▶ **Data provided**:

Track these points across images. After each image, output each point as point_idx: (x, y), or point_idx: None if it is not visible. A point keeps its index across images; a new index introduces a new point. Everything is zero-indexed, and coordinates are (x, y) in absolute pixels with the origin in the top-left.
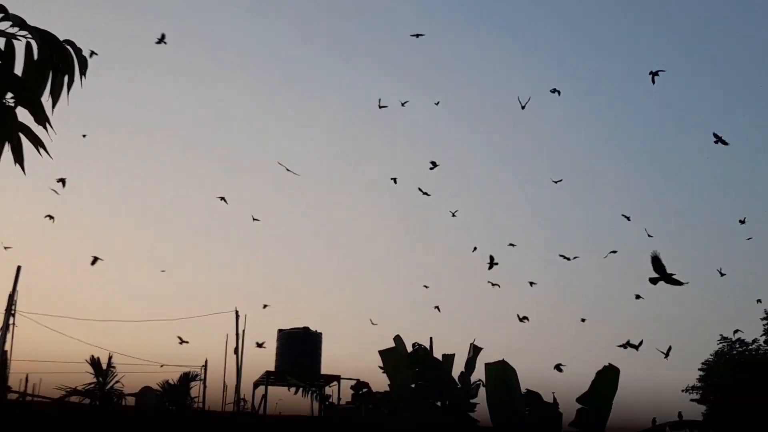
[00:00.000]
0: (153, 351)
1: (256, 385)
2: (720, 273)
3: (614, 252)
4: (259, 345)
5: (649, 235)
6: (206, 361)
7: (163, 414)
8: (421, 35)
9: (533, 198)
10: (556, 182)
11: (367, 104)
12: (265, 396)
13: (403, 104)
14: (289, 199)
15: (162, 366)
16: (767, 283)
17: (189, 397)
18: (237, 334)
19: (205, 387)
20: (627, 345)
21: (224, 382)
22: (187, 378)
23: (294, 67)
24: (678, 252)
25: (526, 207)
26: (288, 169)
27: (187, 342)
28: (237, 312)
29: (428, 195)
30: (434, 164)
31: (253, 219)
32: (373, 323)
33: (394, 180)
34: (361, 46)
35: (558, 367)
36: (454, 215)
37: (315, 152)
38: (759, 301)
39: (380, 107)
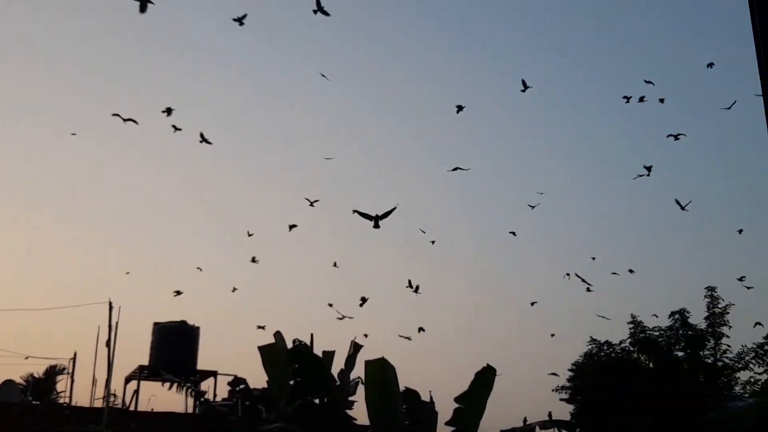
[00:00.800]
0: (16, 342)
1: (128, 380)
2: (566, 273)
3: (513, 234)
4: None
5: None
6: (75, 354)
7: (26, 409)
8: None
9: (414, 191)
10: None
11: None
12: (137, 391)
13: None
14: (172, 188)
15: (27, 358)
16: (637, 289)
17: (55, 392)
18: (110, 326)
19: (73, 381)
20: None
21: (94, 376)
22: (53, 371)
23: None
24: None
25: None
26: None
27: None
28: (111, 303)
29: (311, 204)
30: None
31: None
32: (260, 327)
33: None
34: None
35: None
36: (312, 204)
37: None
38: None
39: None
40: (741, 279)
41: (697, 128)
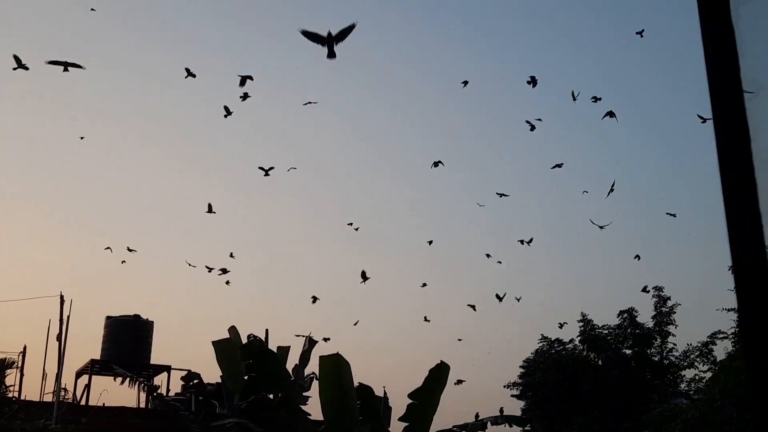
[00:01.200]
==
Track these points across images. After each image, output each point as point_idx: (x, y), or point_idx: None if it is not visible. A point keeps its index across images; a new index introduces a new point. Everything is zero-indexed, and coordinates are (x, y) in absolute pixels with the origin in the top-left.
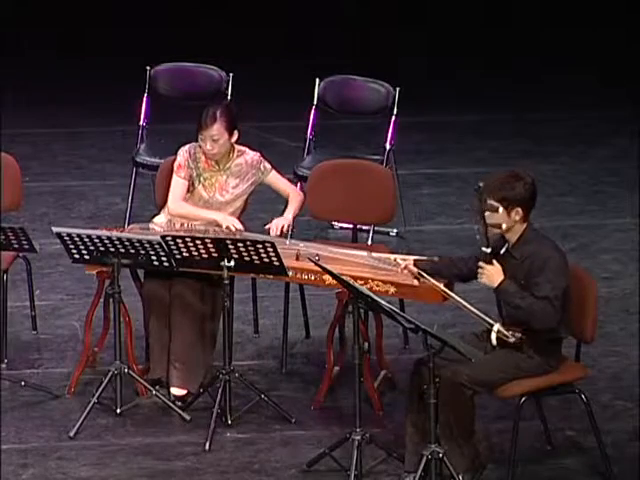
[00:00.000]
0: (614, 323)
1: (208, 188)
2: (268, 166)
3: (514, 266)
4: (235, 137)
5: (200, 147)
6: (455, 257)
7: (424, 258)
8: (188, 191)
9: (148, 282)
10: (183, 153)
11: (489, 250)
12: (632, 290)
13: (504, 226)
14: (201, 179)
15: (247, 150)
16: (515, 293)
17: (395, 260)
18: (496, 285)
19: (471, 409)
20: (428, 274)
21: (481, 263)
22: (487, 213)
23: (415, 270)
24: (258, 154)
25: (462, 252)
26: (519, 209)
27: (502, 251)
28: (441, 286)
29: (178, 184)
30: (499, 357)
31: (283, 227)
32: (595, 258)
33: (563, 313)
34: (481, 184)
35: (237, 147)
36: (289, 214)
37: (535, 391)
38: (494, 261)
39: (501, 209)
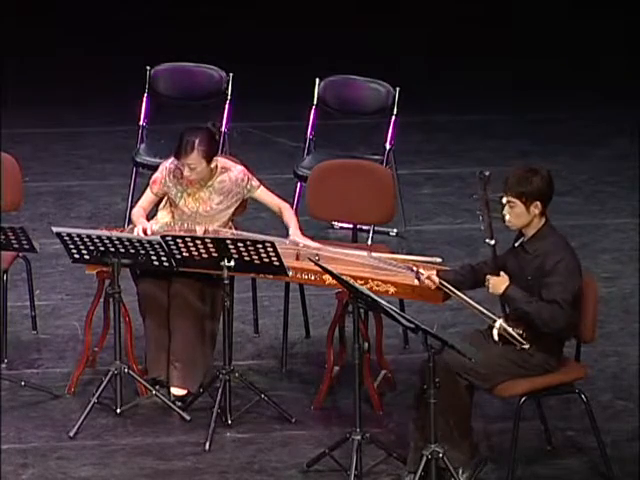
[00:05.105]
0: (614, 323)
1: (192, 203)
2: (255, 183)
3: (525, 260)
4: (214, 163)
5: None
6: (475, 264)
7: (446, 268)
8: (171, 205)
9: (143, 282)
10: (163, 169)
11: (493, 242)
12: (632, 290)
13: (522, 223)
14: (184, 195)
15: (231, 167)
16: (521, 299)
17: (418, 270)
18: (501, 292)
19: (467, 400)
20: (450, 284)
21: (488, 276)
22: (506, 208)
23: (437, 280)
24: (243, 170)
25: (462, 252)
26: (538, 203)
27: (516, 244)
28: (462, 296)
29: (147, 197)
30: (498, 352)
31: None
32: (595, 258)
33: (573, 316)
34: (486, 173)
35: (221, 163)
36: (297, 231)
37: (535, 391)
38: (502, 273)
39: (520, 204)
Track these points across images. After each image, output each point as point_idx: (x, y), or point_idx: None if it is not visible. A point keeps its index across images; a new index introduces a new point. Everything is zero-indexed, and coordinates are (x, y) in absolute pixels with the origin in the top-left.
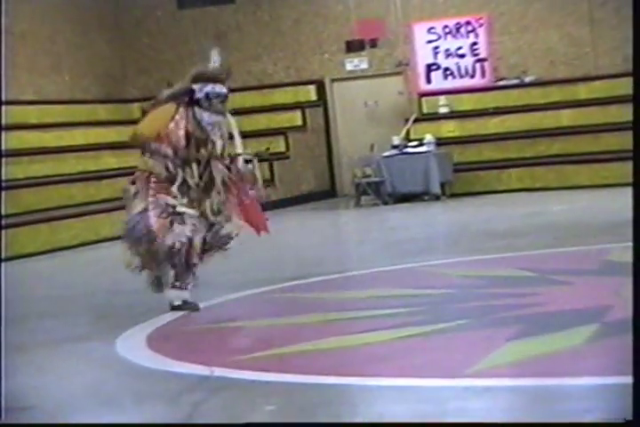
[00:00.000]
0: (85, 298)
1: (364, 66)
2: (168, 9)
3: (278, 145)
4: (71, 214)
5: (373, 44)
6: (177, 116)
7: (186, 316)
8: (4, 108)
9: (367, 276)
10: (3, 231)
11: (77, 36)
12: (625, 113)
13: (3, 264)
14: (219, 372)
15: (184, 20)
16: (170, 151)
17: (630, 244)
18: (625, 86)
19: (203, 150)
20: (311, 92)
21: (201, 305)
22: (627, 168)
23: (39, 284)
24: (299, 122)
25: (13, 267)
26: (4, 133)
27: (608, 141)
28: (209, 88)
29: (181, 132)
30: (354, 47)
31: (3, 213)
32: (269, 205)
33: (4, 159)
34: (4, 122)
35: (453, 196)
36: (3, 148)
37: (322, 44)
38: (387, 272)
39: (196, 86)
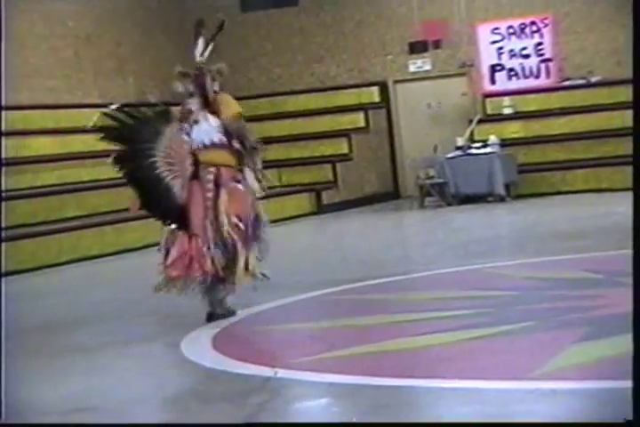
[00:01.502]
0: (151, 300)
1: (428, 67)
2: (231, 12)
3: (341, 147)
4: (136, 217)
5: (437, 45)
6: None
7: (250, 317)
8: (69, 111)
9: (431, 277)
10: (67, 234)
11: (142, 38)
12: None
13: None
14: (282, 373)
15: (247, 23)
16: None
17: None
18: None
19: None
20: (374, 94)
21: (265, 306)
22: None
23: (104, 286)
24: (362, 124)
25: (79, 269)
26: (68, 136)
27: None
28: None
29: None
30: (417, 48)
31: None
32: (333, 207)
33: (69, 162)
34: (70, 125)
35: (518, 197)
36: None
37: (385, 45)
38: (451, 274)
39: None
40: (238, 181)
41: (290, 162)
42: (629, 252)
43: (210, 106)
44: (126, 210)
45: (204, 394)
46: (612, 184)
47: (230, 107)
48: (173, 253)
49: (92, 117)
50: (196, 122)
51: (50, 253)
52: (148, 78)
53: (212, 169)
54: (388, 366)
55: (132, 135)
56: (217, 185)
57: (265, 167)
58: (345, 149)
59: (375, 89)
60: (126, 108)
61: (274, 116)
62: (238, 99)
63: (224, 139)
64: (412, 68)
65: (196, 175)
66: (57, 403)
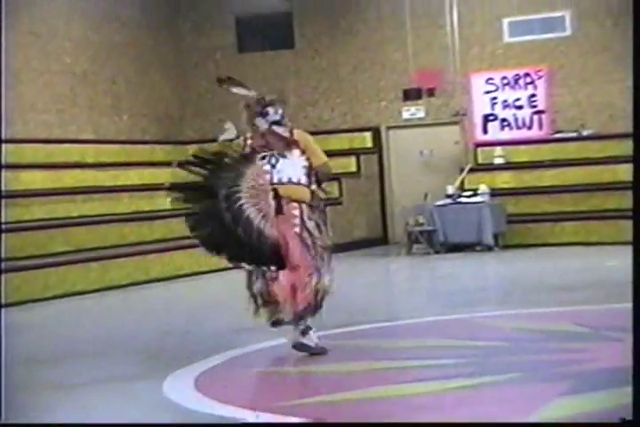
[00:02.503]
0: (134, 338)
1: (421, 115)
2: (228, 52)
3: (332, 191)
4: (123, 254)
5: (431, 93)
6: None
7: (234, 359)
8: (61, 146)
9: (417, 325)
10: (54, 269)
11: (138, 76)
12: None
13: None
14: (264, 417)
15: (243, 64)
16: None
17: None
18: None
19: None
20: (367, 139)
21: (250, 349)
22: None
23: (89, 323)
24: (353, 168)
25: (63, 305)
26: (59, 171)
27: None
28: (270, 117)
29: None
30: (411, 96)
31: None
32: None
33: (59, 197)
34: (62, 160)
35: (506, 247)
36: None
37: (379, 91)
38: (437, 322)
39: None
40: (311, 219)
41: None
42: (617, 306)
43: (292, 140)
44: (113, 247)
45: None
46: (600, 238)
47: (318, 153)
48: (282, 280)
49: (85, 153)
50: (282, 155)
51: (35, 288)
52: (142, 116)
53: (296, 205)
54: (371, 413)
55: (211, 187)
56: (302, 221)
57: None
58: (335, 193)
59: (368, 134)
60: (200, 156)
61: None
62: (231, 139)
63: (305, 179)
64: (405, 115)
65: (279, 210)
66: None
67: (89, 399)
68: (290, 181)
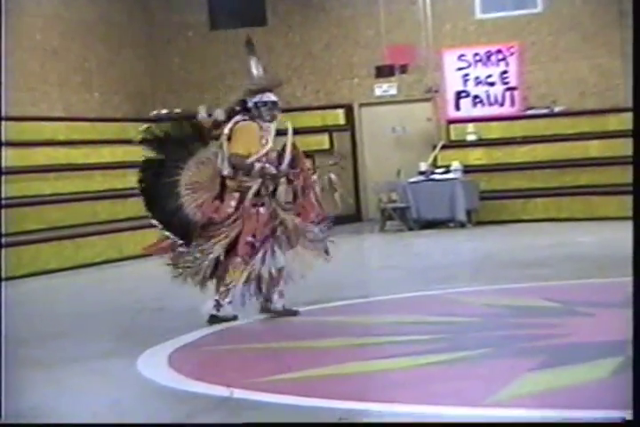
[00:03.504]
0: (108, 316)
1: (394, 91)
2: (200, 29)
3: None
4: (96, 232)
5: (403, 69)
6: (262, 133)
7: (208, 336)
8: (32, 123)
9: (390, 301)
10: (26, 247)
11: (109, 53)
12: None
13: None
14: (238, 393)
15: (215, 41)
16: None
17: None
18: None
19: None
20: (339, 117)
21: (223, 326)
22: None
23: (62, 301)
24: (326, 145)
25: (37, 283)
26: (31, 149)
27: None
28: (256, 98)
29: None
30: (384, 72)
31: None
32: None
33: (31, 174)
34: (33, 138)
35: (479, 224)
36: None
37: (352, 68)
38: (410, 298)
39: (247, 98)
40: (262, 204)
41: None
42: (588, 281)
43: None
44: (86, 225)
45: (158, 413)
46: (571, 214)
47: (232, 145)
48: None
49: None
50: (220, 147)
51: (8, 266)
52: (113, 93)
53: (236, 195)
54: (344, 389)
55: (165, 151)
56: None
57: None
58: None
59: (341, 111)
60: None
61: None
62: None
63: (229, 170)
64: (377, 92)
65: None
* * *
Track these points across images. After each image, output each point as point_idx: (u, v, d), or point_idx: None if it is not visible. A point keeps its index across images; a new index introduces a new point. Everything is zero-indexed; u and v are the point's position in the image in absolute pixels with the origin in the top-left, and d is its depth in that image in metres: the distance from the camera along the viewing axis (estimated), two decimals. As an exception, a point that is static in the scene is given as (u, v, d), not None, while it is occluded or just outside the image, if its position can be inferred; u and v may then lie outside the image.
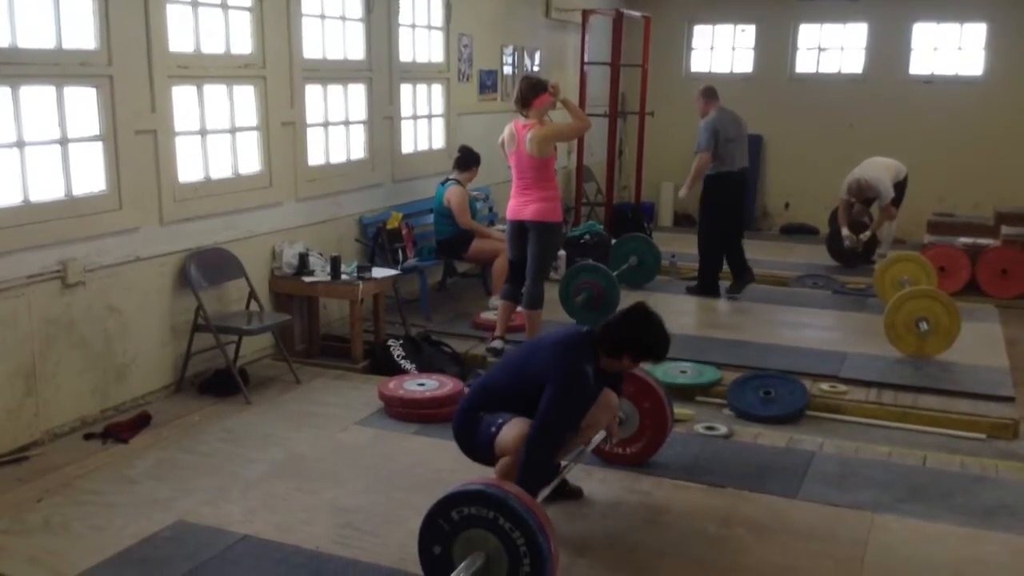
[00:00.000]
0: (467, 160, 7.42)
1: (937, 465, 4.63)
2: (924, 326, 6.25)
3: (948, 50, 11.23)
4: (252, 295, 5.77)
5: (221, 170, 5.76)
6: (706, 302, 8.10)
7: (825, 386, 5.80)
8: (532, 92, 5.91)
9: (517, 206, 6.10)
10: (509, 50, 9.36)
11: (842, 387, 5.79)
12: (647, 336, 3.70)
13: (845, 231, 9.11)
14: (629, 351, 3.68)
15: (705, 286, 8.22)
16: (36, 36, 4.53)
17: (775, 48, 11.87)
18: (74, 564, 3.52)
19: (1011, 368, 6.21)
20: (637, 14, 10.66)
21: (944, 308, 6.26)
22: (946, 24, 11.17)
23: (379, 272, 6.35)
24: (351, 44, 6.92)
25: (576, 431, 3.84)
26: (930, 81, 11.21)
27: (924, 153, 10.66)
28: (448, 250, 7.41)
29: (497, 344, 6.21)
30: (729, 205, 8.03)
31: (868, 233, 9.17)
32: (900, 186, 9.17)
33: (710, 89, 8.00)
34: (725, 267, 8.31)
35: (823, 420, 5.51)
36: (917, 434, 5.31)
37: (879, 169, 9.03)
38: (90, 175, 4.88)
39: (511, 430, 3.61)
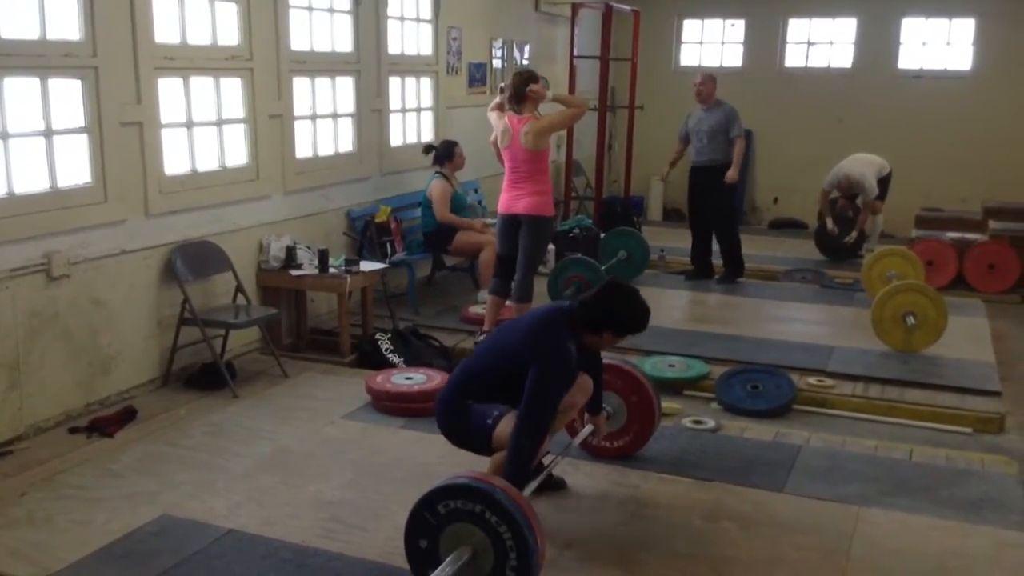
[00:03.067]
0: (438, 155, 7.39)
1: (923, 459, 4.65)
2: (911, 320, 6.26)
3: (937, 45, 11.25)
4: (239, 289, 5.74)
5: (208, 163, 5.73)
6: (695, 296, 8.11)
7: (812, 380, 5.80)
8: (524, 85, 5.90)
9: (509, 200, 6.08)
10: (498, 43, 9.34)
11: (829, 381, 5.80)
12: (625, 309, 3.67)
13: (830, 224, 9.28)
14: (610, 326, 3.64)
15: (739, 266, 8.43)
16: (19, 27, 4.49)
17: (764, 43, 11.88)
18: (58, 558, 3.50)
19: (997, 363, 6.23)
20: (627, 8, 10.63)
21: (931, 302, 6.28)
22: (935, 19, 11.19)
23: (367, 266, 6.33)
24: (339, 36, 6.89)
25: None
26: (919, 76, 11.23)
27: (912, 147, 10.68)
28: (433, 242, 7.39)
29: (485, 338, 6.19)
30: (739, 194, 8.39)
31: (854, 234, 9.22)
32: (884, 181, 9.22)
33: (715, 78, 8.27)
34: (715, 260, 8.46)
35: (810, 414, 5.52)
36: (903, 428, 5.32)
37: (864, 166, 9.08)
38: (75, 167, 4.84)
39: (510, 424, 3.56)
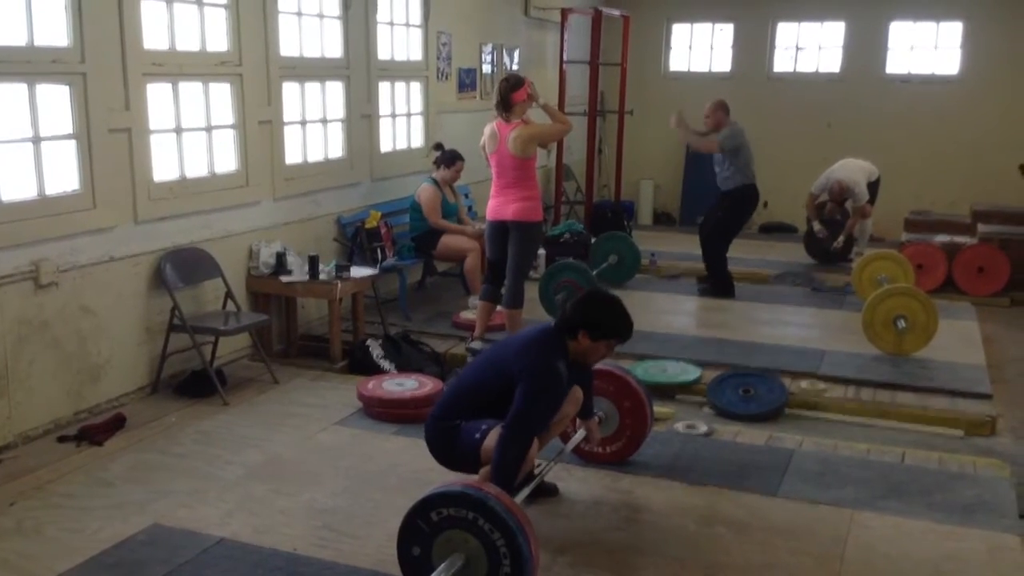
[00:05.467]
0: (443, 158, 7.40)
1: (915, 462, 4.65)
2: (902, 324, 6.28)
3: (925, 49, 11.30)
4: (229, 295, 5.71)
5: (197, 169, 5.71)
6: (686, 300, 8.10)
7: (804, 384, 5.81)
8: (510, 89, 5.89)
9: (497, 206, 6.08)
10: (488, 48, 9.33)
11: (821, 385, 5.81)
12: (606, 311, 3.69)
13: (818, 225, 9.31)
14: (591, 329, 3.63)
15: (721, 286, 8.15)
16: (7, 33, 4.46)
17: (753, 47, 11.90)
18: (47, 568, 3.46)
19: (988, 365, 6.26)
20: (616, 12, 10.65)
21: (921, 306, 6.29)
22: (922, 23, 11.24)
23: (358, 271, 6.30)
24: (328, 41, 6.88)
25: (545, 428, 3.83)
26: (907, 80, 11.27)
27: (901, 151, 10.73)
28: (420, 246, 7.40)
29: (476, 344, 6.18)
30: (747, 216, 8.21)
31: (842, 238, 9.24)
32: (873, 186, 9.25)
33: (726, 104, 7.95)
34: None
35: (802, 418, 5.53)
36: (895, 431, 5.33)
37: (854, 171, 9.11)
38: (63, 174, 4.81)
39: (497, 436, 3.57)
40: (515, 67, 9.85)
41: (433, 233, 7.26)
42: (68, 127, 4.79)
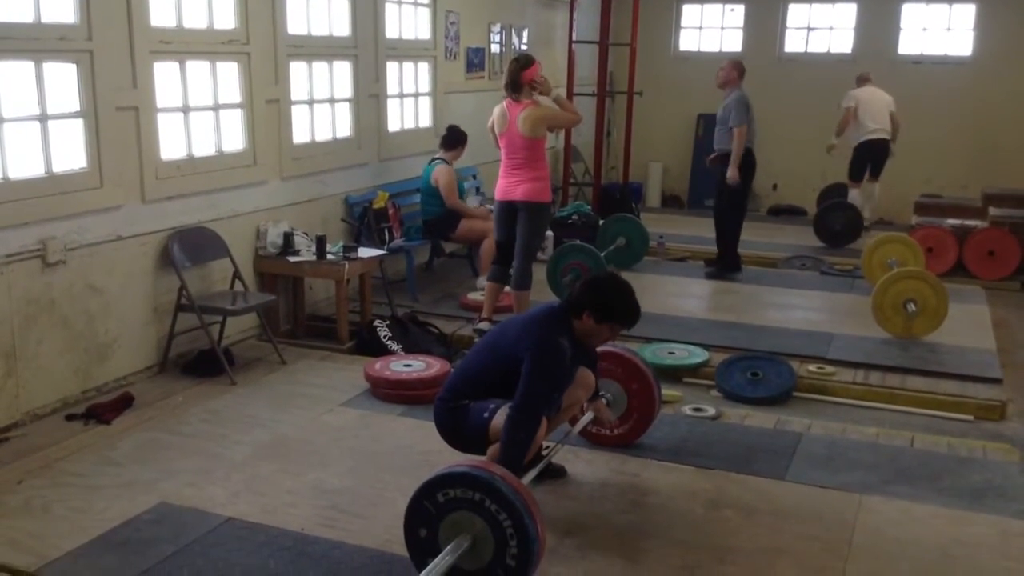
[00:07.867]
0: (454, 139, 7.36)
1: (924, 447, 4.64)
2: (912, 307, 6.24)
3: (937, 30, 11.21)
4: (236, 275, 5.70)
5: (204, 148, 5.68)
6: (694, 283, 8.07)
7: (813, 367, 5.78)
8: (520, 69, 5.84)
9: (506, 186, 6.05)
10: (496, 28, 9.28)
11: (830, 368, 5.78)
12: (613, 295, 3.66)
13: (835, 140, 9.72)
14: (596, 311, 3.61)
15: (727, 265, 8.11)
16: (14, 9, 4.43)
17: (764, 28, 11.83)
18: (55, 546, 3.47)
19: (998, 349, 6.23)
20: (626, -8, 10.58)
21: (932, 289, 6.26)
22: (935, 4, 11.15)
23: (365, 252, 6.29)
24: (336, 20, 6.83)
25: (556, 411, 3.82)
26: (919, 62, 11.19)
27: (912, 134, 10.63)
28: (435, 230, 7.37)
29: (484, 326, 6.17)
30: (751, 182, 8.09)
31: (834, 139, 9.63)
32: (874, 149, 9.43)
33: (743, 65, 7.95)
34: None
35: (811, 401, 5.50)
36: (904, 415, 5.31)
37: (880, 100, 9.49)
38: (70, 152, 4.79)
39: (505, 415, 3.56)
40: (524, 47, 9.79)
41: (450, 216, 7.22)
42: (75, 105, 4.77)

▶ **What needs to be done**: Copy the records above exactly, beginning at the line that contains "42: (629, 252)" and stopping after the line that contains "64: (412, 68)".

▶ **Answer to this exercise**:
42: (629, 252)
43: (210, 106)
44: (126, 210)
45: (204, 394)
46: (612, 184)
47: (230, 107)
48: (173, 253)
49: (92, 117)
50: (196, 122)
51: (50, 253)
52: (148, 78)
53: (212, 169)
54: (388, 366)
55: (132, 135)
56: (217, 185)
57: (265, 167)
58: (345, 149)
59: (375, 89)
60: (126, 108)
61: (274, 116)
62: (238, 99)
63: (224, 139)
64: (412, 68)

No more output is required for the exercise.